The court was not persuaded that the PCC had been wrong in finding that the appellant was guilty of serious professional incompetence. Although she had not fallen below the appropriate standards in the past and was generally regarded as a competent member of her profession, things had gone badly wrong with the project in question. When it came to setting the standards of professional conduct, the court would not unquestioningly accept a decision of the PCC. However, where, as in respect of professional competence, that decision was based not upon principle but upon a matter of degree, the court would be cautious in differing from the ruling of the PCC, whose expertise it recognised.

The court rejected the suggestion that an architect could not prevent problems and overruns if contractors turned out to be incompetent. It was precisely because such difficulties were foreseeable that a supervising architect had to take all reasonable steps to ensure that the project ran smoothly, by advising clients on the appropriate contractual arrangements, monitoring progress, identifying poor or defective workmanship and requiring it to be remedied and ensuring that the work was completed on time.

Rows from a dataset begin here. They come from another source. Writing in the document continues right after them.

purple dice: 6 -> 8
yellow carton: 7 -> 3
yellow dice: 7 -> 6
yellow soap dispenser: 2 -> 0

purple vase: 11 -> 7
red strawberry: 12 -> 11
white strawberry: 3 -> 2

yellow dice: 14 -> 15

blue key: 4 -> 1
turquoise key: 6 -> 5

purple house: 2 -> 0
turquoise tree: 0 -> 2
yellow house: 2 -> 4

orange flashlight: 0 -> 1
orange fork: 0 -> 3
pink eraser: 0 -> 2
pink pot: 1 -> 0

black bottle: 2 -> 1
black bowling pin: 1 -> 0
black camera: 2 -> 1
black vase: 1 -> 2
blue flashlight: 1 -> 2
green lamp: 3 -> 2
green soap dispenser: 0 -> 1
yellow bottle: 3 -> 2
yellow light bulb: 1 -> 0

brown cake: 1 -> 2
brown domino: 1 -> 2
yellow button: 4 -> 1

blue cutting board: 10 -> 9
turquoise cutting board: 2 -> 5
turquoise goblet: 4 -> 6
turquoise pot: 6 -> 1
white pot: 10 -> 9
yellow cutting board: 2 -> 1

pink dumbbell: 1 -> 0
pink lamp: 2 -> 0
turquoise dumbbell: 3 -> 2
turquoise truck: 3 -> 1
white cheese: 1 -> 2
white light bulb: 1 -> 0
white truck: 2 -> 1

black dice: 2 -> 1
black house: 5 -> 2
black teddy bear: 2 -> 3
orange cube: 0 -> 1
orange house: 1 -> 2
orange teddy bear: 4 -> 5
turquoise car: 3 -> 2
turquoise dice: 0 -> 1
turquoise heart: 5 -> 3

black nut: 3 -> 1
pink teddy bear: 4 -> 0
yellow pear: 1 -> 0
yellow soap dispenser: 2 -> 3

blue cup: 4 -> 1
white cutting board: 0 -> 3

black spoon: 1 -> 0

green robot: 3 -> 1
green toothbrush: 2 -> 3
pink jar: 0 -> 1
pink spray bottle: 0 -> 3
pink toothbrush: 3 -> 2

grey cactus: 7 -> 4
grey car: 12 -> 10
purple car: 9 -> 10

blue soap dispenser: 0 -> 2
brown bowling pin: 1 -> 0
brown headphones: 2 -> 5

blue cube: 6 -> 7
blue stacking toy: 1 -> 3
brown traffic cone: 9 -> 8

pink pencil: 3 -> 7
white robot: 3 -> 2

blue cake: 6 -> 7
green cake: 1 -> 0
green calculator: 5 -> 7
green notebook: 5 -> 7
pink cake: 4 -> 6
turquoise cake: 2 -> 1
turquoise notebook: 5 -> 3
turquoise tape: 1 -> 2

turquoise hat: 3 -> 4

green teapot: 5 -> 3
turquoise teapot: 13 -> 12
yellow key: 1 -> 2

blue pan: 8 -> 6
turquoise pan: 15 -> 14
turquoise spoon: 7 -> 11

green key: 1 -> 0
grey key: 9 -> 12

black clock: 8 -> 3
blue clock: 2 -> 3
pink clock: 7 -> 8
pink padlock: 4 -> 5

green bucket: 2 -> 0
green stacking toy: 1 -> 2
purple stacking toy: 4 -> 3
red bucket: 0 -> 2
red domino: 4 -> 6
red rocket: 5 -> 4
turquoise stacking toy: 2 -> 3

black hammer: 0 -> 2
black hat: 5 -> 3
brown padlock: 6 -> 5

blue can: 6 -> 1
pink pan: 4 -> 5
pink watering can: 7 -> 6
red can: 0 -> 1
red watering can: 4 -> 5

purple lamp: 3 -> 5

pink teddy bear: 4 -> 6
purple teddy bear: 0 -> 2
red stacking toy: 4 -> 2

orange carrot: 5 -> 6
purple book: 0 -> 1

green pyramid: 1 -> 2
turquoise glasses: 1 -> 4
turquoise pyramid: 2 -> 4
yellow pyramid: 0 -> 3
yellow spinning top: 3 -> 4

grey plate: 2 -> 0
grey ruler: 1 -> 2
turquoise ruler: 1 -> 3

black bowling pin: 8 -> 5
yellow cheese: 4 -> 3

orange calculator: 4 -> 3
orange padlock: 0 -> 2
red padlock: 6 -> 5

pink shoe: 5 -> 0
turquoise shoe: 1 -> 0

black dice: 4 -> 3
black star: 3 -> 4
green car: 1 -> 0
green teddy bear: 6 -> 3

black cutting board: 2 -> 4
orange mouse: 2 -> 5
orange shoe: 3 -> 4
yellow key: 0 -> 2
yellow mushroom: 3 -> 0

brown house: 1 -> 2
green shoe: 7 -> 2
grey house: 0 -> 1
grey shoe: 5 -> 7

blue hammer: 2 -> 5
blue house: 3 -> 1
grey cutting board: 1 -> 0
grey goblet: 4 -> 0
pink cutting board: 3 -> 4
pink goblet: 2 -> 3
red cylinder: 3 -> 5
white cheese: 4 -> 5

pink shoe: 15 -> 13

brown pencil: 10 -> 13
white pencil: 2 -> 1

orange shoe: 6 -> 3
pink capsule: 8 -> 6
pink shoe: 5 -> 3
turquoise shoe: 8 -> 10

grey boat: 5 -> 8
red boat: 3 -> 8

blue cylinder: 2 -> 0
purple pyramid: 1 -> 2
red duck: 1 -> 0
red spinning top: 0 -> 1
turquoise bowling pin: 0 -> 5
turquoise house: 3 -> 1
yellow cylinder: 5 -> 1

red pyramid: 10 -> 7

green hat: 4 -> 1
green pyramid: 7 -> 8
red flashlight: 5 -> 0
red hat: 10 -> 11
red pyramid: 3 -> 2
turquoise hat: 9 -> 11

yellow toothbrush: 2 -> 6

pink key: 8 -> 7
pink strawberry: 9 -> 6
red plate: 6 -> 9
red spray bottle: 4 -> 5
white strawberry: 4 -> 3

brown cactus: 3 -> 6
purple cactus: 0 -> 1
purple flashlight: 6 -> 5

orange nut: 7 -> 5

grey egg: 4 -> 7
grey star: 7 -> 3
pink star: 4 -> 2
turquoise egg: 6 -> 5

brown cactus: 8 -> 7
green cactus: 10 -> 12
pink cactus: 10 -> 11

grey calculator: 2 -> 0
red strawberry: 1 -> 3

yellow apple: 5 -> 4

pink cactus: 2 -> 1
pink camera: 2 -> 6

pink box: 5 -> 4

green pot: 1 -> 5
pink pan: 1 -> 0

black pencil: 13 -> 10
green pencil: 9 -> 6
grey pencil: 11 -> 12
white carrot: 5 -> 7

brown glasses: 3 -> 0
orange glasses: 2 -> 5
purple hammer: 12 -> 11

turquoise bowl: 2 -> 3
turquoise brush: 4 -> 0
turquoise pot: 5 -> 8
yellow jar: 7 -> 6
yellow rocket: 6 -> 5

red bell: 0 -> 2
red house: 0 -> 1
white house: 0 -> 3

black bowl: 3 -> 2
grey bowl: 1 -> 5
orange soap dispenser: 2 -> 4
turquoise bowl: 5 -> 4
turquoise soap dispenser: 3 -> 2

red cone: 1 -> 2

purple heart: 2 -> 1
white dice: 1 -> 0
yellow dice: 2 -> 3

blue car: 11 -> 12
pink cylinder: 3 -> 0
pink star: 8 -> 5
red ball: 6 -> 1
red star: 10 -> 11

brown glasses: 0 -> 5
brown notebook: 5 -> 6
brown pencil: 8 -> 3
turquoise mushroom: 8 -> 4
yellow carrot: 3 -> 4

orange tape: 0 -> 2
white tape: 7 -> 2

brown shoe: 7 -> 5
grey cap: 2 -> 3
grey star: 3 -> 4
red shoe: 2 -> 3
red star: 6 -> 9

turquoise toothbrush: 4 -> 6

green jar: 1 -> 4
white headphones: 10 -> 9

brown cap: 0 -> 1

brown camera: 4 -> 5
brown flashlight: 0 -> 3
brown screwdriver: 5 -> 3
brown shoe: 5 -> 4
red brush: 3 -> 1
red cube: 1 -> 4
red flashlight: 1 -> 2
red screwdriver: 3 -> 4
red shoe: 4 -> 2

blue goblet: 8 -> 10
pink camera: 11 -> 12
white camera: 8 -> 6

It was unnecessary to decide that each individual allegation found proved had been established. A number of events, although not serious in themselves, together might demonstrate a pattern of incompetence. The PCC should have considered all the allegations found proved in order to decide whether together they established the charge against the appellant. However, in the present case, it was clear that, had the charges been considered cumulatively, a similar finding would have been made.

David Gwillim (of Speechly Bircham) appeared for the appellant; Andrew Peebles (instructed by Russell-Cooke Potter & Chapman) appeared for the respondent.